Не все с этим согласны. Многие по примеру философа Бертрана Рассела утверждают, что на самом деле естественные науки охватывают все на свете, и пределов у них нет. «Знание можно получить лишь с помощью научных методов, и поэтому невозможно знать о том, что наука в принципе не способна обнаружить»[285] (пер. И. Романова). Это небольшое изящное преувеличение никогда меня ни в чем не убеждало. Начнем с того, что такая логика фундаментально ущербна. «Если наука не может что-то открыть, человечество об этом не узнает» – это утверждение, антинаучное по своей сути. Если оно истинно, оно ложно (если вы следите за моей мыслью).

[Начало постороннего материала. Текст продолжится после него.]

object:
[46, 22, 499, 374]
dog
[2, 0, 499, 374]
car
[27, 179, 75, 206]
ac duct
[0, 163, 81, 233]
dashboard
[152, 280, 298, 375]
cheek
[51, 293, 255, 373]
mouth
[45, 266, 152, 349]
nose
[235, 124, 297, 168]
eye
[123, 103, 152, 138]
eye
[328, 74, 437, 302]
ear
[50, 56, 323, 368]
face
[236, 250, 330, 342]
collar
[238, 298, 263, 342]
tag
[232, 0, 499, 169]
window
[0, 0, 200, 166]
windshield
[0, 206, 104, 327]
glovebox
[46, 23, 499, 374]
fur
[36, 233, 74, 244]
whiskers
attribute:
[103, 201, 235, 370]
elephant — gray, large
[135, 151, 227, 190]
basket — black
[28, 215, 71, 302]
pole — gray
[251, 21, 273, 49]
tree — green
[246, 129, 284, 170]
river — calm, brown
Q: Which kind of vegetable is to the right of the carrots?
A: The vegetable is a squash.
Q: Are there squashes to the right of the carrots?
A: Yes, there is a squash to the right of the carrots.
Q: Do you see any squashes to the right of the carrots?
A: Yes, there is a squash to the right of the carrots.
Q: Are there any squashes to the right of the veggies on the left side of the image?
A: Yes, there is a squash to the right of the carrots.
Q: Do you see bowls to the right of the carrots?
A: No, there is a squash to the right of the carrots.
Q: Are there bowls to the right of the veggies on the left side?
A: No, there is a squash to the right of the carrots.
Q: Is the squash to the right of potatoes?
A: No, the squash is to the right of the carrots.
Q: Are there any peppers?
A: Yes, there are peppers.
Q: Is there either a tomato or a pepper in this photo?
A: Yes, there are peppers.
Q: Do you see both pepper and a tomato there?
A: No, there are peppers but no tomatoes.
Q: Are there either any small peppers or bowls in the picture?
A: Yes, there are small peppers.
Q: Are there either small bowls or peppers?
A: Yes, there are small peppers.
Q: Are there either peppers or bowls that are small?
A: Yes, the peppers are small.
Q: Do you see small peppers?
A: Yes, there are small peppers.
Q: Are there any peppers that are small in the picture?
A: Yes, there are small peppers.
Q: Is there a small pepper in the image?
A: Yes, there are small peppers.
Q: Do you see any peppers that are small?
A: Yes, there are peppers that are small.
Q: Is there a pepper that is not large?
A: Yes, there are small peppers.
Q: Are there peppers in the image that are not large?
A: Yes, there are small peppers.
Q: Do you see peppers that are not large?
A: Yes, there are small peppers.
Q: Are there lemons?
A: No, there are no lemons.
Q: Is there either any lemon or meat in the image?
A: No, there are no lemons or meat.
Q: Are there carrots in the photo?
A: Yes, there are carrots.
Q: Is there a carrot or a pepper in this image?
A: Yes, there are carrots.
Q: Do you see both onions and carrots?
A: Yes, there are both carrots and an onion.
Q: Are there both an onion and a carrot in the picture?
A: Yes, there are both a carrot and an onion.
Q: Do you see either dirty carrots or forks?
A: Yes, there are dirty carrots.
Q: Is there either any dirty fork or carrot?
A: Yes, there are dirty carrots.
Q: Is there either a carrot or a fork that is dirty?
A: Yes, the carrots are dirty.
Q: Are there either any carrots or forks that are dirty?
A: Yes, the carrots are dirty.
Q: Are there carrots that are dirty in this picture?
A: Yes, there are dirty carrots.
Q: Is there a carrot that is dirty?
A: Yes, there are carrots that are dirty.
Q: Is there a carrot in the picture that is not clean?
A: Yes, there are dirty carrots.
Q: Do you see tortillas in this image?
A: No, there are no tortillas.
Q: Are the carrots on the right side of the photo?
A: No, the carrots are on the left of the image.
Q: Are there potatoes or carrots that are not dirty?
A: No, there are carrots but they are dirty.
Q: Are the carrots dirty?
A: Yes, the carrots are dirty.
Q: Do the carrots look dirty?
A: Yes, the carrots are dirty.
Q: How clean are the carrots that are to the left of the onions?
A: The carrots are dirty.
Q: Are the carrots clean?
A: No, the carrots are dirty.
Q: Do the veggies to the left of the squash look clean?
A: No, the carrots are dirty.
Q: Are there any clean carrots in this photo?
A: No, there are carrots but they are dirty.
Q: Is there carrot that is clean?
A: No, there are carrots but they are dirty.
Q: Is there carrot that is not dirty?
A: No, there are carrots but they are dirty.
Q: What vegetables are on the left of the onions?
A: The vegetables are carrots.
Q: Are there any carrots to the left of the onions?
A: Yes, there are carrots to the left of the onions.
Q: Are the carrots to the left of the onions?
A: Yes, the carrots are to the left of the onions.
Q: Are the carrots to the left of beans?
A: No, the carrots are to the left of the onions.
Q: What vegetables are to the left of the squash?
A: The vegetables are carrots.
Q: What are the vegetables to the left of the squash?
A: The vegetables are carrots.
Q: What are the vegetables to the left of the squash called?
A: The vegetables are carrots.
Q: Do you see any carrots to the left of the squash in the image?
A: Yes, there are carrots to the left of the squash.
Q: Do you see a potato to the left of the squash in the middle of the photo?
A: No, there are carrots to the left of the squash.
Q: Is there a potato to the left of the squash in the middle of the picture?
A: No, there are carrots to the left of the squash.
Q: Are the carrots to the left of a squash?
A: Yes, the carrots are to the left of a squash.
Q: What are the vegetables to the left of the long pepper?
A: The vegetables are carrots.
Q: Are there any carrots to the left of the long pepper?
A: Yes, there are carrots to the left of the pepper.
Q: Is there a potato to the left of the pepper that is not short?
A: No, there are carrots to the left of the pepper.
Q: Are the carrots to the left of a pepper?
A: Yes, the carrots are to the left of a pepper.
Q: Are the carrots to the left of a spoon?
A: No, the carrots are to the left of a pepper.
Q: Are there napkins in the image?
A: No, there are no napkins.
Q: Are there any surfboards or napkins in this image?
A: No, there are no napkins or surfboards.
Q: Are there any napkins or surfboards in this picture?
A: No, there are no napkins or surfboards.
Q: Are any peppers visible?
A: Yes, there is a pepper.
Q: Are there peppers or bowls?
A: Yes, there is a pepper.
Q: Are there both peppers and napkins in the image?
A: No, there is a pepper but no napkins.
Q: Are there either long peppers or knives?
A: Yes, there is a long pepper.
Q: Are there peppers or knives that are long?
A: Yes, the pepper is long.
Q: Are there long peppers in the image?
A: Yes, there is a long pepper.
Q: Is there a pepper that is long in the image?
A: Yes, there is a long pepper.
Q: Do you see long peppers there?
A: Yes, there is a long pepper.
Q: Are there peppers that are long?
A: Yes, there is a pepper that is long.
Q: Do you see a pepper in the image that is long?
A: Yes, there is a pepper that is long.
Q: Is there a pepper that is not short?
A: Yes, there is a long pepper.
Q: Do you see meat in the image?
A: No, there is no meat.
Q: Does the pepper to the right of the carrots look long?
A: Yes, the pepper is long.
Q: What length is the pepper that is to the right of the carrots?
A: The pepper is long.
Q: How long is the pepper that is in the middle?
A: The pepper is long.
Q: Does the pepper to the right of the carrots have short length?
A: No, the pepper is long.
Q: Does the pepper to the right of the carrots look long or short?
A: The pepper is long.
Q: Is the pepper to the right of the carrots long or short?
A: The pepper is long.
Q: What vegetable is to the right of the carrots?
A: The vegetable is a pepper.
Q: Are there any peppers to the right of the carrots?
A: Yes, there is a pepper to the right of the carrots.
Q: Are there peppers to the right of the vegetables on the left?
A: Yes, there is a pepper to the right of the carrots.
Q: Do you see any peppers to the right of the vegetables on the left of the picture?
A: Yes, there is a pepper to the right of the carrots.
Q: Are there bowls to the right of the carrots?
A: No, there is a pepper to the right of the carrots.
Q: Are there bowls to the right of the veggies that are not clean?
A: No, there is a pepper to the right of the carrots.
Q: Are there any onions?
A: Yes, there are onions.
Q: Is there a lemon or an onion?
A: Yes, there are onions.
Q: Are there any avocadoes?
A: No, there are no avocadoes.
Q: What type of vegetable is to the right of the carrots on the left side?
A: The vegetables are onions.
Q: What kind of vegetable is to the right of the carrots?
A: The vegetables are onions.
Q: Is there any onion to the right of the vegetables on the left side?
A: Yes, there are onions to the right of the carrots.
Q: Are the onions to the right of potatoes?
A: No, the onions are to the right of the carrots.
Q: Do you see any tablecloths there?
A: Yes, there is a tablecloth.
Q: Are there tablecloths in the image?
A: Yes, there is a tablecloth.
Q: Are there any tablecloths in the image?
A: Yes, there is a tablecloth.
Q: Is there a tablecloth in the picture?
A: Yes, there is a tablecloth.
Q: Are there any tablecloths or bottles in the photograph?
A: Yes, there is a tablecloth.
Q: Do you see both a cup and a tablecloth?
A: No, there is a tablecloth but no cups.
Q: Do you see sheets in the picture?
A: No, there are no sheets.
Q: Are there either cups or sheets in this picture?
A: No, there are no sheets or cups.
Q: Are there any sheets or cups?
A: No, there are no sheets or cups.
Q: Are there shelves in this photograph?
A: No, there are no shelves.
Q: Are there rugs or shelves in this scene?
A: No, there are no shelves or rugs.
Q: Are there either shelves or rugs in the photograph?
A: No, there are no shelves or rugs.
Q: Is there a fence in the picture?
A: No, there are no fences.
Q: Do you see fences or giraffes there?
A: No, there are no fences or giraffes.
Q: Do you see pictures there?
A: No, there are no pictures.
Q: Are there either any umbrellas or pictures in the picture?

Вспомним анекдотическую записку на доске объявлений: «Все, что написано на этой доске, ложь». Хуже того, как же теперь быть с великими истинами логики и математики – а ведь эти области Рассел прекрасно знал, – где предлагаются доказательства такой строгости, о которой естественные науки не могут и мечтать? Ведь это-то мы можем знать?
В этой главе мы поразмышляем о том, есть ли у науки пределы и что из этого следует. Для начала подумаем над «последними вопросами» и представим себе, как на них ответить, если, конечно, это вообще возможно.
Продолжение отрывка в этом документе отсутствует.